Why do you need DevOps

Why do you need DevOps

When the application does not work, the least you want to hear from colleagues is the phrase “problem on your side”. As a result, users suffer – and they don’t care which part of the team is responsible for the breakage. The DevOps culture came into being just to unite development and support and unite them around a common responsibility for the end product.

What is DevOps?

The question is good and controversial: it has not been finally agreed in the world. DevOps unites technologies, processes and culture of interaction within a team. This union is aimed at continuous delivery of values to end users.

Developers write code, testers check it, and administrators install the final product on the production environment. For a long time, these parts of the team were somewhat fragmented, and then the idea to combine them in a common process appeared. This is how DevOps practices came into being.

The day has come when developers and system engineers were interested in each other’s work. The barrier between production and support began to blur. So appeared DevOps, which includes practices, culture and order of interaction in the team.

What is the essence of DevOps culture?

That the responsibility for the final result lies with each of the team members. The most interesting and difficult thing in DevOps philosophy is to understand that a particular person is not just responsible for his or her stage of work, but is responsible for how the whole product will work. The problem is not on someone’s side – it is common and each team member helps to solve it.

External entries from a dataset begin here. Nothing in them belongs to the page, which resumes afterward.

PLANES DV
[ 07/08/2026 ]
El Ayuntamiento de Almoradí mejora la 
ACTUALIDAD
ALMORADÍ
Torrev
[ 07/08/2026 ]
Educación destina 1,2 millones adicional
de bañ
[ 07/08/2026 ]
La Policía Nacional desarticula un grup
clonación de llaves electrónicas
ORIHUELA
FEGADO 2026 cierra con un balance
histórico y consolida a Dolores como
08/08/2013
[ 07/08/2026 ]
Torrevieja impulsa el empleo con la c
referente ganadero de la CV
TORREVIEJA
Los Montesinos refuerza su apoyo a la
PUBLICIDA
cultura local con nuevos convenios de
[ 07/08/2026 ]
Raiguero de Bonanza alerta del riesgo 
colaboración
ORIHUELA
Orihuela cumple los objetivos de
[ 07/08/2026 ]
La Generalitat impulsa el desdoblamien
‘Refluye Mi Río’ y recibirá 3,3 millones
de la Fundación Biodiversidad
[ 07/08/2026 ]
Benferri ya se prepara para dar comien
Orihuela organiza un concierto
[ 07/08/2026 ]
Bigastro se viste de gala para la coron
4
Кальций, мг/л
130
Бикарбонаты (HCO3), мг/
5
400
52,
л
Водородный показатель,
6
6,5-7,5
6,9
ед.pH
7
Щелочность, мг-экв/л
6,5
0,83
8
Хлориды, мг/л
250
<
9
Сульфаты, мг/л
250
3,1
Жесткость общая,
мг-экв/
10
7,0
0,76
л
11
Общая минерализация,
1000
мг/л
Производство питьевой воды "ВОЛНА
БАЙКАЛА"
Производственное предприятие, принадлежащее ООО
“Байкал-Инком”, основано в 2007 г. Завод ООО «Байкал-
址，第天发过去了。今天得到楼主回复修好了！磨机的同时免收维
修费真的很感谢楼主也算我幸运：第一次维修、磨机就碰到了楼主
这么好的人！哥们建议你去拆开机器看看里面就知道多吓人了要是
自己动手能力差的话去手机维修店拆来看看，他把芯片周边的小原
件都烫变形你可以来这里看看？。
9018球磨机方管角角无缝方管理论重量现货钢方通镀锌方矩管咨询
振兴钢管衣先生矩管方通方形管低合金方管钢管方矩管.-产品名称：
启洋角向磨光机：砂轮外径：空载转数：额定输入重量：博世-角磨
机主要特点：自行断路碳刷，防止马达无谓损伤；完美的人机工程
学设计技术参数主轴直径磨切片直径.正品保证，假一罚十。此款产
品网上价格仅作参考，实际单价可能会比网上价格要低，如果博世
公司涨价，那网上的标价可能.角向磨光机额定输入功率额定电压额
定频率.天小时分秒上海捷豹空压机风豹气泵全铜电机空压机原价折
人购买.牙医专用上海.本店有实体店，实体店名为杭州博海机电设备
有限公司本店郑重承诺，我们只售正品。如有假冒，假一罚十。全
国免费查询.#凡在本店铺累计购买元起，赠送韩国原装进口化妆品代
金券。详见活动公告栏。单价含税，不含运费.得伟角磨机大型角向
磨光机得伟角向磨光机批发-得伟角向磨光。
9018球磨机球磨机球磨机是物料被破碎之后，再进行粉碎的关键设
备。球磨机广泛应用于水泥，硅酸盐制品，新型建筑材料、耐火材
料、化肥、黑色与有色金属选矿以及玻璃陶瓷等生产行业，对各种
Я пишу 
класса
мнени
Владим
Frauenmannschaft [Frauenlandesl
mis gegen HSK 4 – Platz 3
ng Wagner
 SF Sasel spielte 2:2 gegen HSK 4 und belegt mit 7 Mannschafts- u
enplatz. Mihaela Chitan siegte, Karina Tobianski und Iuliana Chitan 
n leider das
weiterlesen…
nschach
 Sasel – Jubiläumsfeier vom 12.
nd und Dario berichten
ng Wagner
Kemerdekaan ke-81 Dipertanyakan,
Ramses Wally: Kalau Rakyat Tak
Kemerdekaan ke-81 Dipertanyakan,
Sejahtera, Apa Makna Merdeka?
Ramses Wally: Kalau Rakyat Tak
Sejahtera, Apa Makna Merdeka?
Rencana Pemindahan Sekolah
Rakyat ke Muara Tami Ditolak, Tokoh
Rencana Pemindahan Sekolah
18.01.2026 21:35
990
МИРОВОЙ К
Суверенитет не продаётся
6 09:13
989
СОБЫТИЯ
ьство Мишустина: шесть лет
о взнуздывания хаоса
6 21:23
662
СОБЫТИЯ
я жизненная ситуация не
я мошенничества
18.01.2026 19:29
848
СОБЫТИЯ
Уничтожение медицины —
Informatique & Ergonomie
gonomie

The most important point of DevOps culture is to solve the problem, not just to apply DevOps practices. Moreover, these practices are implemented not “on someone’s side” but in the whole product. The project does not need a DevOps-engineer by itself – it needs to solve the problem, and the role of a DevOps-engineer can be divided into several team members with different specializations.

What are the DevOps practices?

DevOps-practices cover all stages of the software life cycle. The ideal case is when we start using devops services right at project initiation. Together with architects, we plan what kind of architectural landscape the application will have, where it will be located and how it will scale, we choose the platform. Now the microservice architecture is in fashion – for it, we choose an orchestration system: you need to be able to manage each element of the application separately and update it independently of others. Another practice is “infrastructure as code”. This is the approach where the project infrastructure is created and managed with the help of code rather than through direct interaction with servers.

Next, we move on to the development stage. One of the biggest practices here is CI/CD building: you need to help developers integrate changes into the product quickly, in small portions, more often and painlessly. CI/CD covers both code validation and wizard filling in the code base, and deployment of the application on test and productive environments.

During the CI/CD stages, the code goes through quality gates. They make sure that the code that came out of the developer workstation meets the specified quality criteria. Here we add unit and UI testing. For a quick, painless and focused deployment of the product, you can choose the appropriate type of deployment.

DevOps practitioners have a place at the support stage of the finished product. They are used for monitoring, feedback, security, change implementation. DevOps looks at all these tasks in terms of continuous improvement. We minimize repetitive operations and automate them. This also includes migrations, application extensions, performance support.